Que représentent magie et ésotérisme aujourd’hui ? Qui est touché par ce phénomène ?
Cet intérêt pour la magie touche toutes les classes sociales, les villes comme les campagnes. Les derniers sondages révèlent qu’un Français sur quatre consulte les voyants et que 58% déclarent croire à une science occulte. On compte plus de 100.000 astrologues et médiums déclarés, auxquels il faut ajouter ceux qui pratiquent sous le manteau. Mais ce sont surtout les jeunes qui sont séduits par l’ésotérisme : 70% des 18 à 24 ans en ont une opinion favorable. La magie se développe toujours en temps de crise religieuse.
Comment expliquer un tel engouement pour la magie et l’ésotérisme dans une société qui n’accorde pourtant que peu d’intérêt à la spiritualité ?
Il faut d’abord noter que nombre de nos contemporains font une différence entre la religion et la spiritualité. La religion est perçue comme un enfermement dans des dogmes et des rites à accomplir, où l’on doit suivre une vérité imposée. À l’opposé, la spiritualité est considérée comme un espace de liberté où chacun peut chercher Dieu, la divinité, l’absolu, comme il veut et de la manière qui lui plaît. Il faut noter que, contrairement à ce que l’on a connu dans le passé, les croyances ésotériques sont aujourd’hui associées à d’autres domaines, comme l’écologie, le féminisme, l’animalisme, etc. De plus, la spiritualité est davantage associée aux religions asiatiques (hindouisme, bouddhisme, etc.) qu’aux religions occidentales, en particulier chrétiennes. À la prière, on préfère la méditation considérée comme une expérience plus profonde de la vie intérieure. À la messe, on privilégie des pratiques diverses et variées (hypnose, yoga, reiki, etc.) qui prétendent ouvrir les personnes à des dimensions spirituelles enfouies en elles. Cependant, il y a une profonde méprise, parce que ces religions orientales ont été reformatées au goût occidental et vidées de leurs contenus religieux. Ces pseudo-spiritualités s’apparentent donc davantage à des techniques de développement personnel où la recherche de Dieu n’est qu’un prétexte à une quête de soi-même, de son Moi profond.

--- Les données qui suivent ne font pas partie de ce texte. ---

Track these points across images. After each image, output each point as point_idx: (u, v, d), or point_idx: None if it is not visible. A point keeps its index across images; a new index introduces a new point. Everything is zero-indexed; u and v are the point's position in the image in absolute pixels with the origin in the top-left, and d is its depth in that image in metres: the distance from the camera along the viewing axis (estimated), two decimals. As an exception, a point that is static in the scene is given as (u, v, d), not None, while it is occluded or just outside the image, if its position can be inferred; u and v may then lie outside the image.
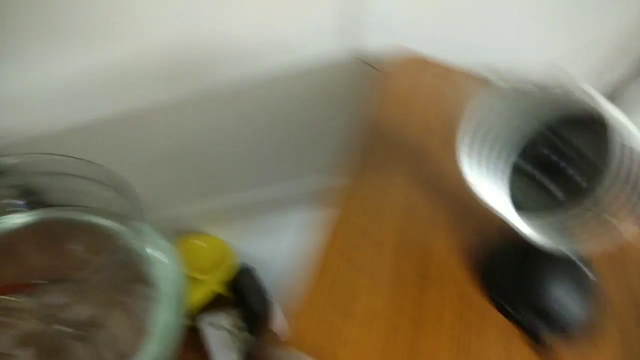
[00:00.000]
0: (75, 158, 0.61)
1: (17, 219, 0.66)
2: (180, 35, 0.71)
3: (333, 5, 0.63)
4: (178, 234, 1.05)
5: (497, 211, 0.37)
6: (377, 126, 0.62)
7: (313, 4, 0.63)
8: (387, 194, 0.55)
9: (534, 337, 0.43)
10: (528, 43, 0.67)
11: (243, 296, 1.03)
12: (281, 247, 1.05)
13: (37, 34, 0.75)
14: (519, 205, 0.39)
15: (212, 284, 1.03)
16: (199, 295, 1.01)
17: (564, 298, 0.43)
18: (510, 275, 0.46)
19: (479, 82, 0.63)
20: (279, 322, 1.02)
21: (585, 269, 0.44)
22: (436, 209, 0.53)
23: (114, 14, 0.70)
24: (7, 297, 0.46)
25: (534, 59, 0.66)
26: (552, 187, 0.37)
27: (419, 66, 0.69)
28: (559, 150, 0.36)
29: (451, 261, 0.49)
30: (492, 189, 0.39)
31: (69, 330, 0.52)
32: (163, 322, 0.61)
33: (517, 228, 0.37)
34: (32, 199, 0.67)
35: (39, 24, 0.74)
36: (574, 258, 0.43)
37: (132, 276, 0.63)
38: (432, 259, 0.49)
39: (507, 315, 0.45)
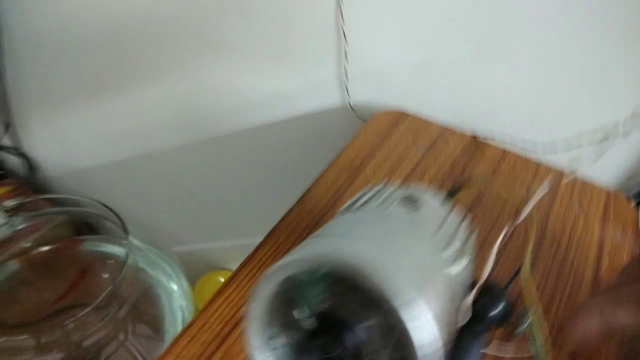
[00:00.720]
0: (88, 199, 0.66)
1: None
2: (192, 86, 0.76)
3: (329, 60, 0.65)
4: (201, 269, 1.07)
5: None
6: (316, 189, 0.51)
7: (312, 58, 0.66)
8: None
9: None
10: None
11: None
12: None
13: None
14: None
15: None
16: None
17: None
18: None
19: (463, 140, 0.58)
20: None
21: None
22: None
23: (140, 69, 0.78)
24: (11, 338, 0.48)
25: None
26: None
27: (395, 120, 0.62)
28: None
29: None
30: None
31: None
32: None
33: None
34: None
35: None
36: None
37: (142, 311, 0.65)
38: None
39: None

Pratiquer la magie et l’occultisme, c’est prendre le risque d’ouvrir la porte aux forces démoniaques, que l’on en ait conscience ou non.
Pourquoi l’occultisme et la magie sont incompatibles avec la foi chrétienne ?

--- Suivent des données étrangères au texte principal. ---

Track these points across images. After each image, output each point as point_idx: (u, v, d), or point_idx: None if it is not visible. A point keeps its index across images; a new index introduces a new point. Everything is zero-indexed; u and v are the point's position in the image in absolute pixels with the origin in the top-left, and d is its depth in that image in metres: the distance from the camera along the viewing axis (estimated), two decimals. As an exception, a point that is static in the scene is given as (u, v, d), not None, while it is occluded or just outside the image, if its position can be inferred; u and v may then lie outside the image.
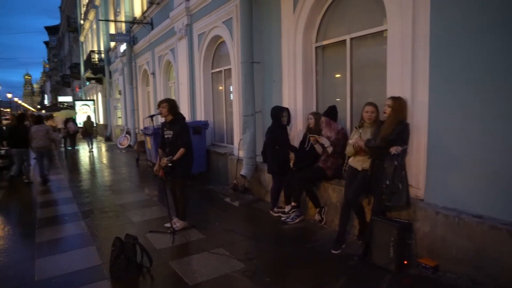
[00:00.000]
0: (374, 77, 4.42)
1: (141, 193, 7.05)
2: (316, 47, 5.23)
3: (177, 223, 4.71)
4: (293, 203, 4.86)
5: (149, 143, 8.30)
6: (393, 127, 3.48)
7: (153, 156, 7.75)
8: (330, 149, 4.43)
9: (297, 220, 4.85)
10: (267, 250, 4.07)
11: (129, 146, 14.38)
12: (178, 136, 4.52)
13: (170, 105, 4.60)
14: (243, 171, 6.08)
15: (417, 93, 3.53)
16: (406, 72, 3.60)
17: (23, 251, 4.36)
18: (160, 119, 4.76)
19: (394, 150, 3.34)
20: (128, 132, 15.00)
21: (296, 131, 5.47)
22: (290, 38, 5.35)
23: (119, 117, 18.52)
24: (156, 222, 5.07)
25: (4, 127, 10.04)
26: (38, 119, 8.48)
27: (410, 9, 3.52)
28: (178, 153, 4.47)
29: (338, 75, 5.08)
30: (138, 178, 8.78)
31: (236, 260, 3.76)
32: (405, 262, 3.40)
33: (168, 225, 4.62)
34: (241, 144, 6.36)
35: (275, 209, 5.22)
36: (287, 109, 5.21)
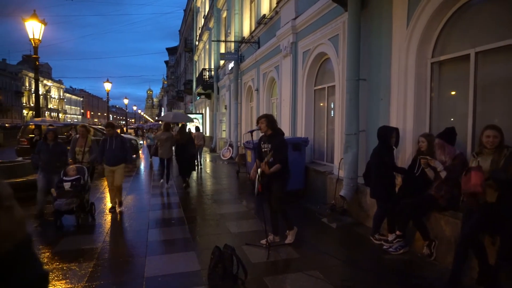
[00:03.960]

La Bible a toujours mis en garde le croyant contre toutes formes de magie. Le Catéchisme de l’Église catholique rappelle que l’utilisation de pratiques occultes, même dans le but de procurer la santé, est "contraire à la vertu de religion" (CEC 2117). La vertu de religion est de "relier" l’homme à Dieu. Or, la magie éloigne l’homme de Dieu dans la mesure où elle le tourne vers des entités ou des puissances occultes. La magie n’invite pas à la confiance en Dieu ou en la Providence, mais elle donne l’illusion à l’homme d’être tout puissant et de pouvoir maîtriser seul sa vie. Comment ne pas y retrouver l’appel du Tentateur du livre de la Genèse : "Vous serez comme des dieux" (Gn 3,5) ? De plus, la pensée ésotérique est fondée sur des doctrines païennes remontant à l’Antiquité (pas de Dieu créateur, croyance en la réincarnation, le salut dépend d’une illumination produite par une Connaissance secrète, etc.) qui éloignent l’homme de la vérité révélée. En suivant une pensée mensongère, nous faisons le jeu du Menteur. Aussi, pratiquer la magie et l’occultisme, c’est prendre le risque d’ouvrir la porte aux forces démoniaques, que l’on en ait conscience ou non.

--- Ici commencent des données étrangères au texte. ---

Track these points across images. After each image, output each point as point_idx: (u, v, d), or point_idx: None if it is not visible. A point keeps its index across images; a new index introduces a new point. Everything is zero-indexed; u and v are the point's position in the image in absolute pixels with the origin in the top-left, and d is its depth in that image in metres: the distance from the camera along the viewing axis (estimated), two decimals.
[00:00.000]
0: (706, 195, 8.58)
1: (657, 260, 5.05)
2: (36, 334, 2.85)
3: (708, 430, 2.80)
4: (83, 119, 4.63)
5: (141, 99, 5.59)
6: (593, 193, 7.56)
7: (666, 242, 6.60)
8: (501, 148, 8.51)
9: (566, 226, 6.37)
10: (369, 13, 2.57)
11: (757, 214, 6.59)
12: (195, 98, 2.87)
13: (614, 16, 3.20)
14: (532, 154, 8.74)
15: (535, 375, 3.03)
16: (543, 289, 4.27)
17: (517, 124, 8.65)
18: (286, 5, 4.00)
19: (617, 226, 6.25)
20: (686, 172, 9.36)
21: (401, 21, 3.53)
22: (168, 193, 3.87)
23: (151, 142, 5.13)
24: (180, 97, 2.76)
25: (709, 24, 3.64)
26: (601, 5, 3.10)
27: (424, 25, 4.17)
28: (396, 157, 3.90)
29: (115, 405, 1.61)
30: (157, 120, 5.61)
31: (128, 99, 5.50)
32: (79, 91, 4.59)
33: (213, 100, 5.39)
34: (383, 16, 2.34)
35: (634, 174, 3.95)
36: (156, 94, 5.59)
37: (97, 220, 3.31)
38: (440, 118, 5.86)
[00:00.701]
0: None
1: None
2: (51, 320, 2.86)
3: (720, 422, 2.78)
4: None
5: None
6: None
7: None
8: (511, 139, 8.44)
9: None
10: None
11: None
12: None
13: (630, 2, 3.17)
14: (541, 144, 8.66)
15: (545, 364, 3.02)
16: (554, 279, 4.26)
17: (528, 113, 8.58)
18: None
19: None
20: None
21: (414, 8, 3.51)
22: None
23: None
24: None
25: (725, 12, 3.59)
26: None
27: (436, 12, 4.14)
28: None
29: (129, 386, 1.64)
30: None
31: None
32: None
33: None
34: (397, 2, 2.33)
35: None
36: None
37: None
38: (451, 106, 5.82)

Pourquoi tous les chemins spirituels ne mènent pas à Dieu ?
Toutes ces "nouvelles spiritualités" mènent-elles vraiment à Dieu ? On peut en douter. La "spiritualité" n’intéresse que dans la mesure où elle peut apporter quelque chose d’immédiat et de concret : une paix intérieure, une meilleure santé physique et psychique. Il n’y a donc aucune gratuité, aucune recherche de la vérité et, surtout, aucun amour. Ce sont des voies matérialistes et utilitaristes, où l’homme ne se tourne pas vers l’Autre, vers le transcendant, mais vers lui-même. Il est urgent de rappeler que seul Jésus est "le chemin, la vérité et la vie", qu’il faut prendre garde aux "faux prophètes" qui pullulent autour de nous, parce que leurs messages sont creux et ne mènent qu’au vide.